Com o coração acelerado, atravessou o espaço entre o mercado e o lar. Lembrou-se do dia em que a viu pela primeira vez, próxima ao banco da praça onde alguém, com muita dificuldade, dava de comer aos pombos.

Ela era diferente.

O brilho dos olhos e algo negro-fosco preso à perna direita, semelhante a uma tornozeleira, prenderam sua atenção. A impressão era que ela poderia ter fugido de algum cativeiro. No primeiro momento, ela sequer percebeu sua presença. Havia outros e um deles a perseguia, insistente, arrastando as asas para cima dela.

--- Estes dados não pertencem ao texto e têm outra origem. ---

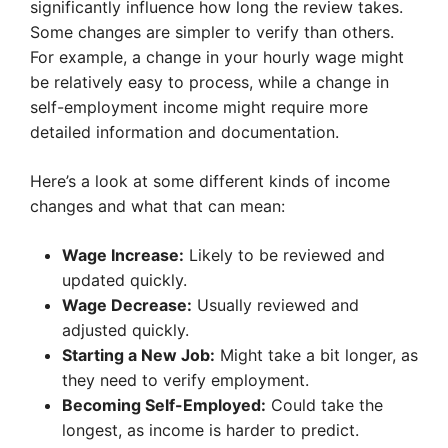
significantly influence how long the review takes.
Some changes are simpler to verify than others.
For example, a change in your hourly wage might
be relatively easy to process, while a change in
self-employment income might require more
detailed information and documentation.
Here’s a look at some different kinds of income
changes and what that can mean:
Wage Increase:
Likely to be reviewed and
updated quickly.
Wage Decrease:
Usually reviewed and
adjusted quickly.
Starting a New Job:
Might take a bit longer, as
they need to verify employment.
Becoming Self-Employed:
Could take the
longest, as income is harder to predict.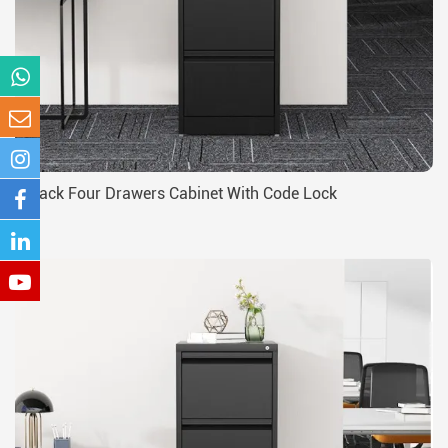
Black Four Drawers Cabinet With Code Lock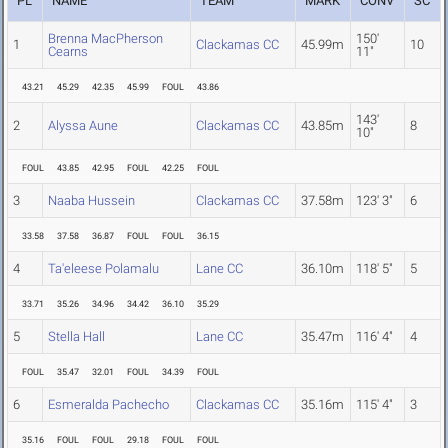
PL
NAME
TEAM
MARK
CONV
SC
Brenna MacPherson
150'
1
Clackamas CC
45.99m
10
Cearns
11"
43.21
45.29
42.35
45.99
FOUL
43.86
143'
2
Alyssa Aune
Clackamas CC
43.85m
8
10"
FOUL
43.85
42.95
FOUL
42.25
FOUL
3
Naaba Hussein
Clackamas CC
37.58m
123' 3"
6
33.58
37.58
36.87
FOUL
FOUL
36.15
4
Ta'eleese Polamalu
Lane CC
36.10m
118' 5"
5
33.71
35.26
34.96
34.42
36.10
35.29
5
Stella Hall
Lane CC
35.47m
116' 4"
4
FOUL
35.47
32.01
FOUL
34.39
FOUL
6
Esmeralda Pachecho
Clackamas CC
35.16m
115' 4"
3
35.16
FOUL
FOUL
29.18
FOUL
FOUL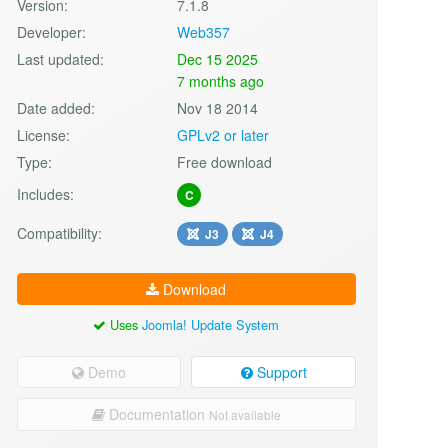
Version:
7.1.8
Developer:
Web357
Last updated:
Dec 15 2025
7 months ago
Date added:
Nov 18 2014
License:
GPLv2 or later
Type:
Free download
Includes:
C
Compatibility:
J3
J4
Download
Uses
Joomla! Update System
Demo
Support
Documentation
Not available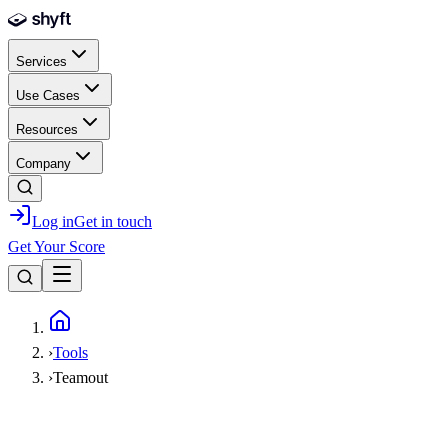
Skip to main content
Services
Use Cases
Resources
Company
Log in
Get in touch
Get Your Score
Home
›
Tools
›
Teamout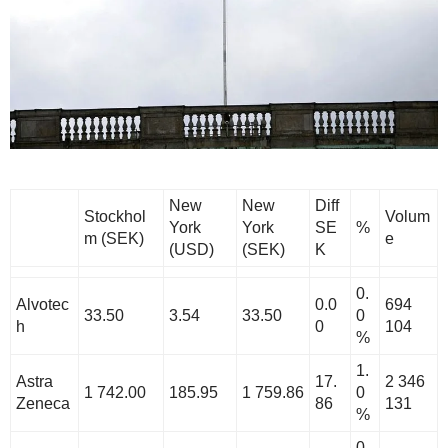
New
New
Diff
Stockhol
Volum
York
York
SE
%
m (SEK)
e
(USD)
(SEK)
K
0.
Alvotec
0.0
694
33.50
3.54
33.50
0
h
0
104
%
1.
Astra
17.
2 346
1 742.00
185.95
1 759.86
0
Zeneca
86
131
%
0.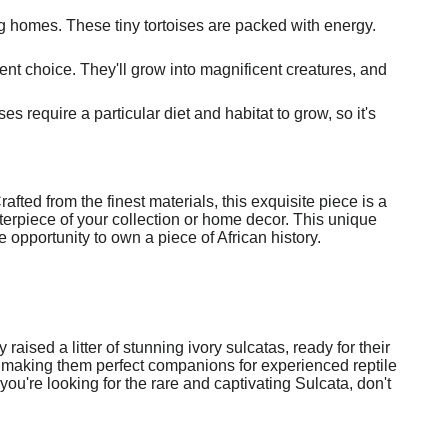
ing homes. These tiny tortoises are packed with energy.
ent choice. They'll grow into magnificent creatures, and
s require a particular diet and habitat to grow, so it's
fted from the finest materials, this exquisite piece is a
enterpiece of your collection or home decor. This unique
re opportunity to own a piece of African history.
ised a litter of stunning ivory sulcatas, ready for their
, making them perfect companions for experienced reptile
you're looking for the rare and captivating Sulcata, don't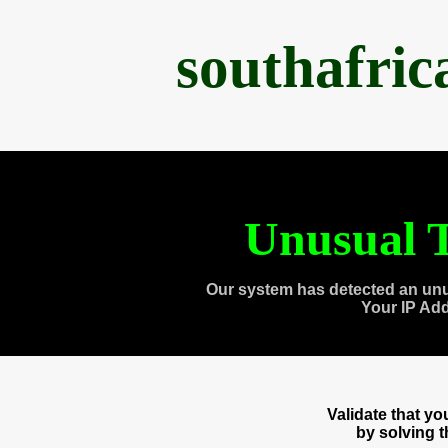
southafri
Unusual T
Our system has detected an unu
Your IP Ad
Validate that y
by solving 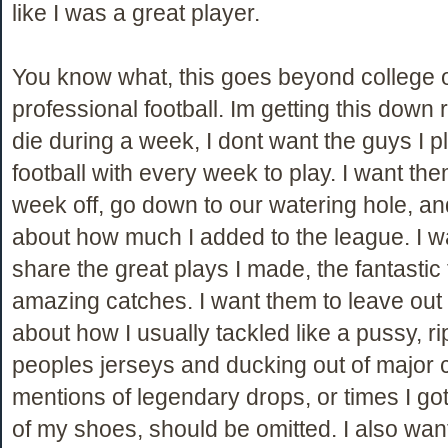
like I was a great player.
You know what, this goes beyond college 
professional football. Im getting this down ri
die during a week, I dont want the guys I p
football with every week to play. I want the
week off, go down to our watering hole, and
about how much I added to the league. I w
share the great plays I made, the fantastic 
amazing catches. I want them to leave out 
about how I usually tackled like a pussy, r
peoples jerseys and ducking out of major 
mentions of legendary drops, or times I go
of my shoes, should be omitted. I also wan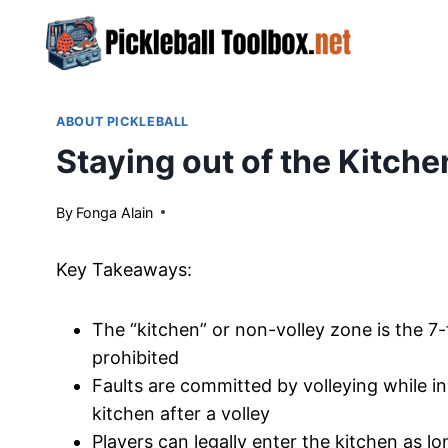
Skip
to
content
ABOUT PICKLEBALL
Staying out of the Kitchen
By
April 26, 2024
Fonga Alain
Key Takeaways:
The “kitchen” or non-volley zone is the 7-
prohibited
Faults are committed by volleying while i
kitchen after a volley
Players can legally enter the kitchen as l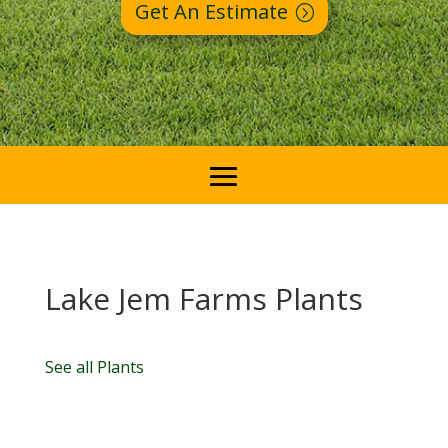
Get An Estimate
Lake Jem Farms Plants
See all Plants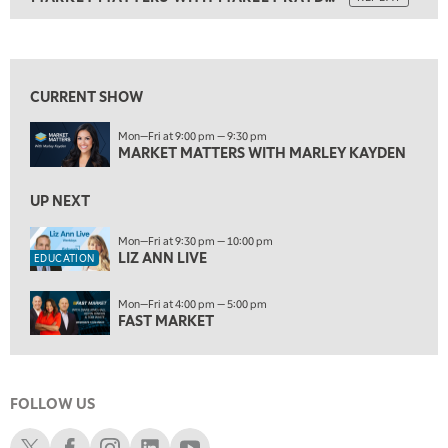
ON AIR
9:00 PM
MARKET MATTERS WITH MARLEY KAYDEN
REPLAY
View previous shows ↑
9:30 PM
EDUCATION
LIZ ANN LIVE
REPLAY
CURRENT SHOW
10:00 PM
Mon—Fri at 9:00 pm — 9:30 pm
FAST MARKET
REPLAY
MARKET MATTERS WITH MARLEY KAYDEN
11:00 PM
THE WRAP
UP NEXT
REPLAY
12:30 AM
Mon—Fri at 9:30 pm — 10:00 pm
LIZ ANN LIVE
MARKET OVERTIME
REPLAY
EDUCATION
1:00 AM
EDUCATION
Mon—Fri at 4:00 pm — 5:00 pm
LIZ ANN LIVE
REPLAY
FAST MARKET
1:30 AM
MARKET ON CLOSE
REPLAY
FOLLOW US
3:00 AM
TRADING 360
REPLAY
Schwab X
Schwab Facebook
Schwab Instagram
Schwab LinkedIn
Schwab Youtube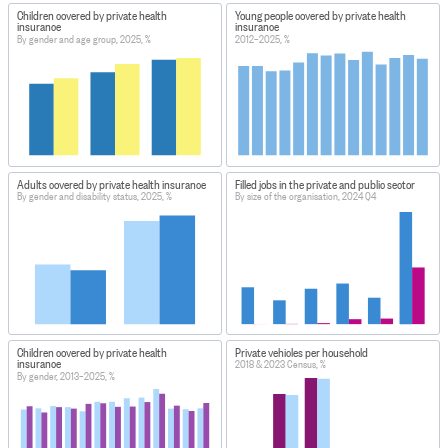
Children covered by private health
Young people covered by private health
insurance
insurance
By gender and age group, 2025, %
2012–2025, %
Adults covered by private health insurance
Filled jobs in the private and public sector
By gender and disability status, 2025, %
By size of the organisation, 2024 Q4
Children covered by private health
Private vehicles per household
insurance
2018 & 2023 Census, %
By gender, 2013–2025, %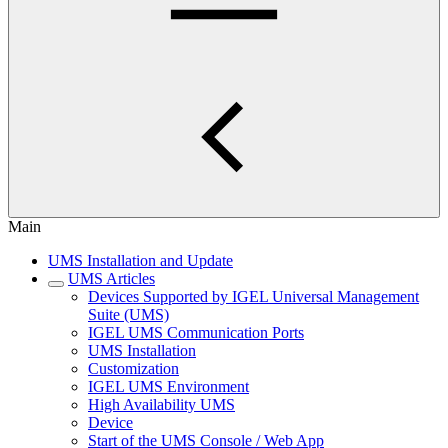
Main
UMS Installation and Update
UMS Articles
Devices Supported by IGEL Universal Management
Suite (UMS)
IGEL UMS Communication Ports
UMS Installation
Customization
IGEL UMS Environment
High Availability UMS
Device
Start of the UMS Console / Web App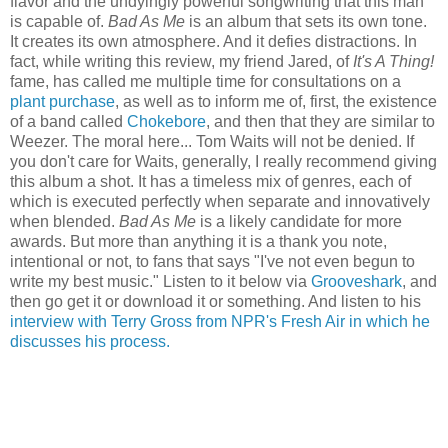
flavor and the undyingly powerful songwriting that this man
is capable of.
Bad As Me
is an album that sets its own tone.
It creates its own atmosphere. And it defies distractions. In
fact, while writing this review, my friend Jared, of
It's A Thing!
fame, has called me multiple time for consultations on a
plant purchase
, as well as to inform me of, first, the existence
of a band called
Chokebore
, and then that they are similar to
Weezer. The moral here... Tom Waits will not be denied. If
you don't care for Waits, generally, I really recommend giving
this album a shot. It has a timeless mix of genres, each of
which is executed perfectly when separate and innovatively
when blended.
Bad As Me
is a likely candidate for more
awards. But more than anything it is a thank you note,
intentional or not, to fans that says "I've not even begun to
write my best music." Listen to it below via
Grooveshark
, and
then go get it or download it or something. And listen to his
interview with Terry Gross from NPR's Fresh Air in which he
discusses his process.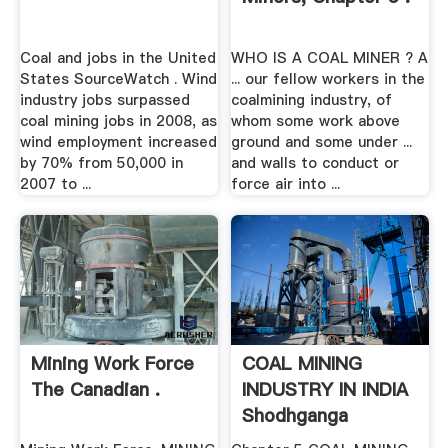
Coal and jobs in the United
WHO IS A COAL MINER ? A
States SourceWatch . Wind
... our fellow workers in the
industry jobs surpassed
coalmining industry, of
coal mining jobs in 2008, as
whom some work above
wind employment increased
ground and some under ...
by 70% from 50,000 in
and walls to conduct or
2007 to ...
force air into ...
Mining Work Force
COAL MINING
The Canadian .
INDUSTRY IN INDIA
Shodhganga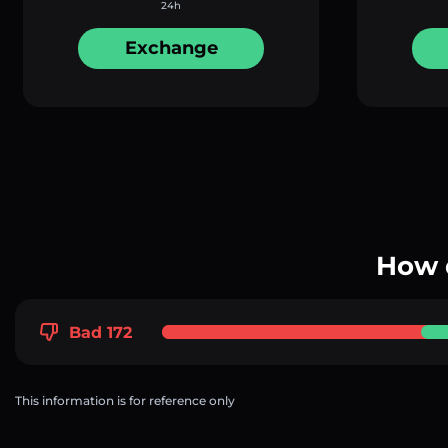
24h
Exchange
How 
Bad 172
This information is for reference only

Daquele dia em diante, nunca mais se separaram. Não demorou e veio a primeira gestação. Não vingou. Gorou. Tentaram outras vezes. Tanto tentaram que conseguiram.

Mas a vida não era fácil, a lida era diária e as certezas, nenhumas.

Reconheceu o telhado de sua morada que despontava no horizonte. Acelerou. Talvez ela estivesse lá. Talvez o pequerrucho dormisse de barriga cheia. Talvez tudo não passasse de preocupações sem sentido. Talvez.

Chegou.

Nenhum pio.

Quando seus olhos se acostumaram à penumbra, percebeu o vazio.

Procurou em todos os lugares: sob a caixa-d’água, por detrás das conexões hidráulicas, entre os caibros caídos...

Ninguém.

Colocou novamente a cabeça para fora do vão quando viu o pequeno caído no piso de concreto.

Nunca soube como chegou tão rápido junto ao corpo do filho, que mal tinha chegado no mundo e já se despedia dele.

Chamou. Sacudiu. Aguardou. Não havia mais nada a fazer.

Precisava encontrar a parceira. Não tivera escolha. O filhote estava faminto... Ela demorando...

De repente, sons assustadores e conhecidos. Duas presenças ameaçadoras e gigantescas avançavam ferozmente em sua direção. O conjunto era um amontoado de dentes afiados e salivas espumantes.

Não foi possível resistir. Teve que abandonar sua cria. Ainda teve tempo de assistir aos pedaços do pequeno serem disputados pelas bocarras rosnentas e famintas.

Foi a última vez que viu seu filho.

Se ele pudesse gritar, gritaria.

Se ele pudesse chorar, choraria.

Se ele pudesse. Mas não podia.

Restou-lhe a resignação, fechar o bico e partir em busca da companheira.

Procurou-a próximo a certas construções conhecidas. Foi na fonte do terminal. Passou perto da antiga torre do morro onde tantas vezes trocaram carícias, até que...

Encontrou-a perto do Mercado Central.

Ou o que restava dela.

Reconheceu a anilha negra-fosca na perna direita.

Desta vez o monstro metálico fora mais rápido.

O corpo repousava sobre o asfalto. O peito estourado deixava as vísceras expostas, revelando os grãos que ela carregava para saciar a fome que acabou por matá-la, junto com sua cria. A chuva fina se encarregava da limpeza.

Era tudo.

Sete horas da noite.

O dia terminou em silêncio. A cidade vivia.

Dias depois, uma fêmea garbosa, no cimo de uma marquise, atraiu a sua atenção.

Aproximou-se.

Inflou o peito. Vocalizou. Preparou o seu melhor cortejo, arrastando as asas, exibindo e exagerando na sua performance.

Não demorou para que trocassem carícias.

Seus corpos e vidas cruzaram-se naquele instante.

Alçaram vôo...

E seguiram, invisíveis aos olhos do mundo, fiéis ao curso da vida.